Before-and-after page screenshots
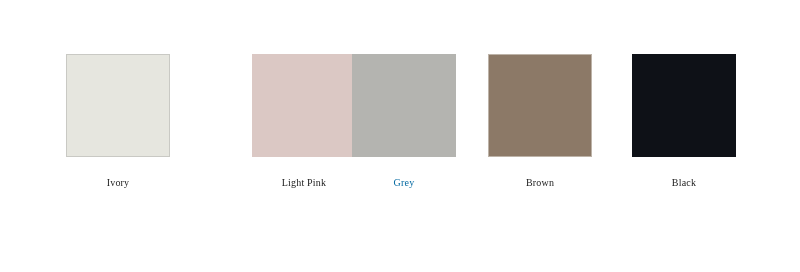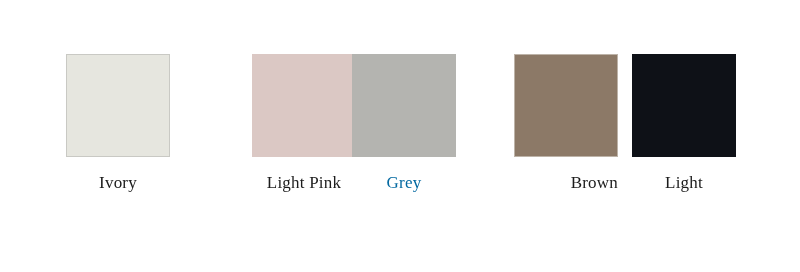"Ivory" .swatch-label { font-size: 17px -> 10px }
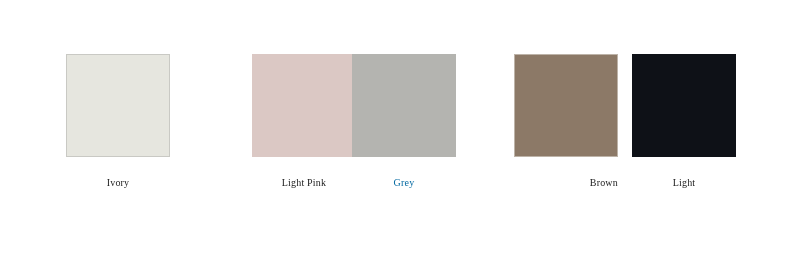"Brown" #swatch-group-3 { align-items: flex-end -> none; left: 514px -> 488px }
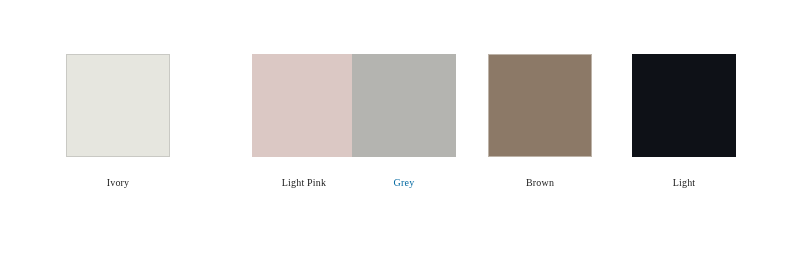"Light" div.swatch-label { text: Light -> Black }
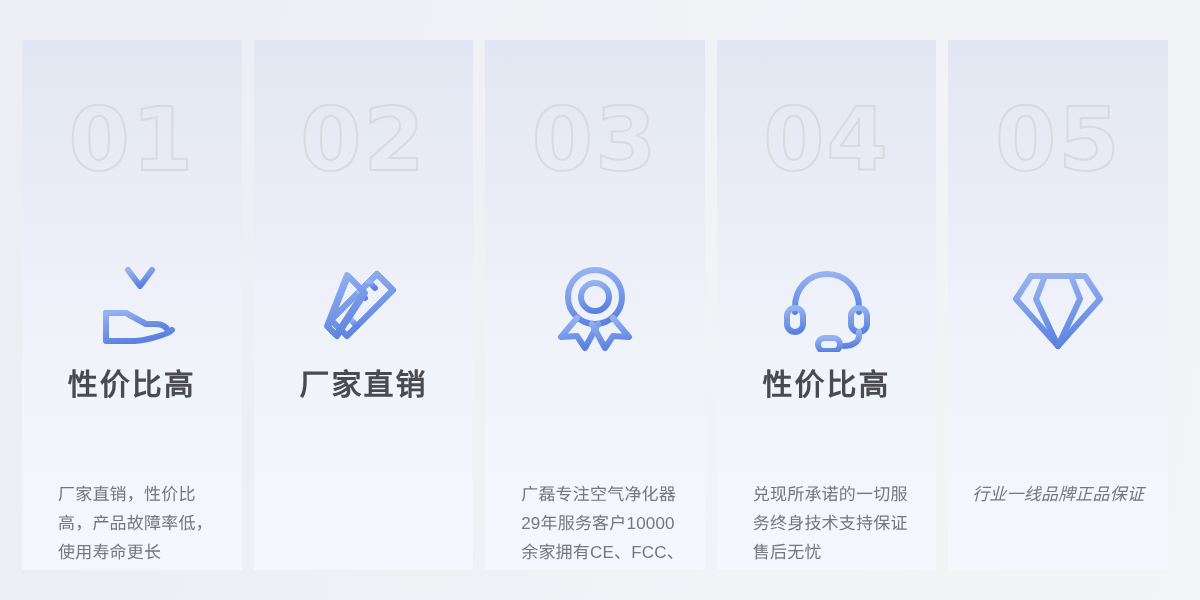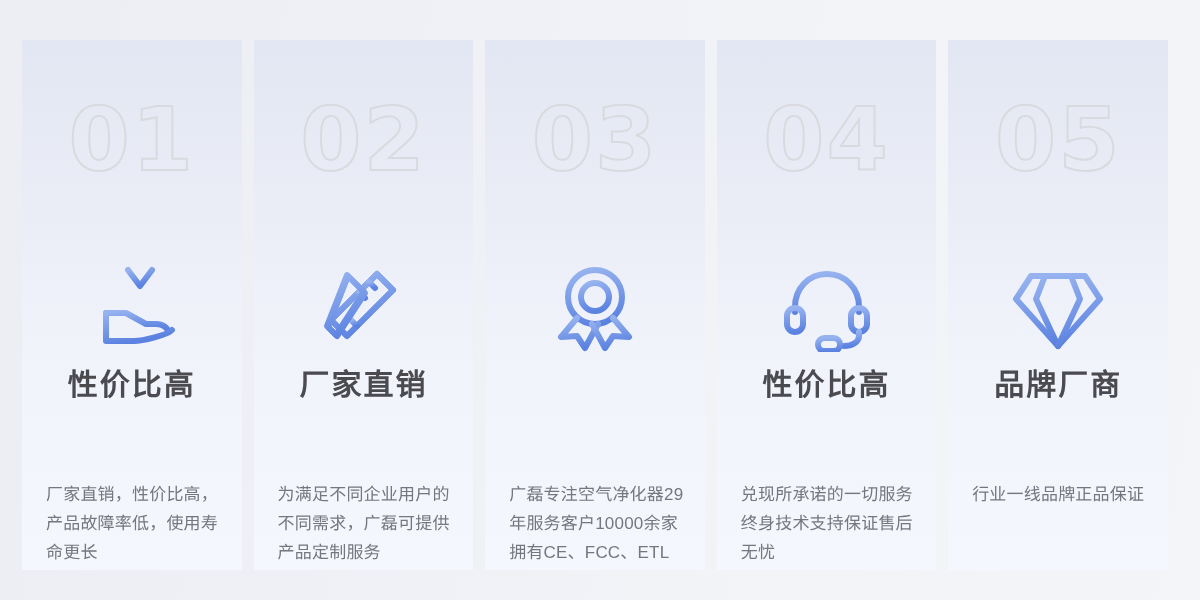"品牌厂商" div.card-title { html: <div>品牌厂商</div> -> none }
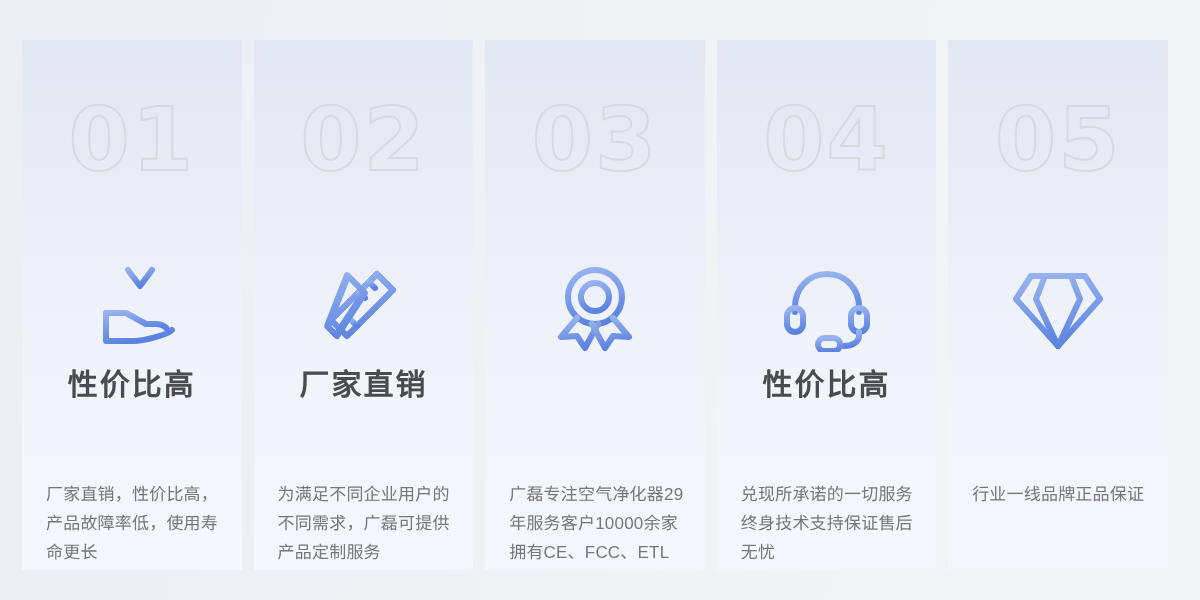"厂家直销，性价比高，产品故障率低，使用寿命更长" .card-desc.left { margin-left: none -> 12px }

— INSTRUCTIONS FOR THE TASK —
Please output only the lines running from the one that holds "text: Light ->" through the last line of the entries, both ends included, without any images.

— RESPONSE TO THIS EXERCISE —
"Light" div.swatch-label { text: Light -> Black }
"品牌厂商" div.card-title { html: <div>品牌厂商</div> -> none }
"厂家直销，性价比高，产品故障率低，使用寿命更长" .card-desc.left { margin-left: none -> 12px }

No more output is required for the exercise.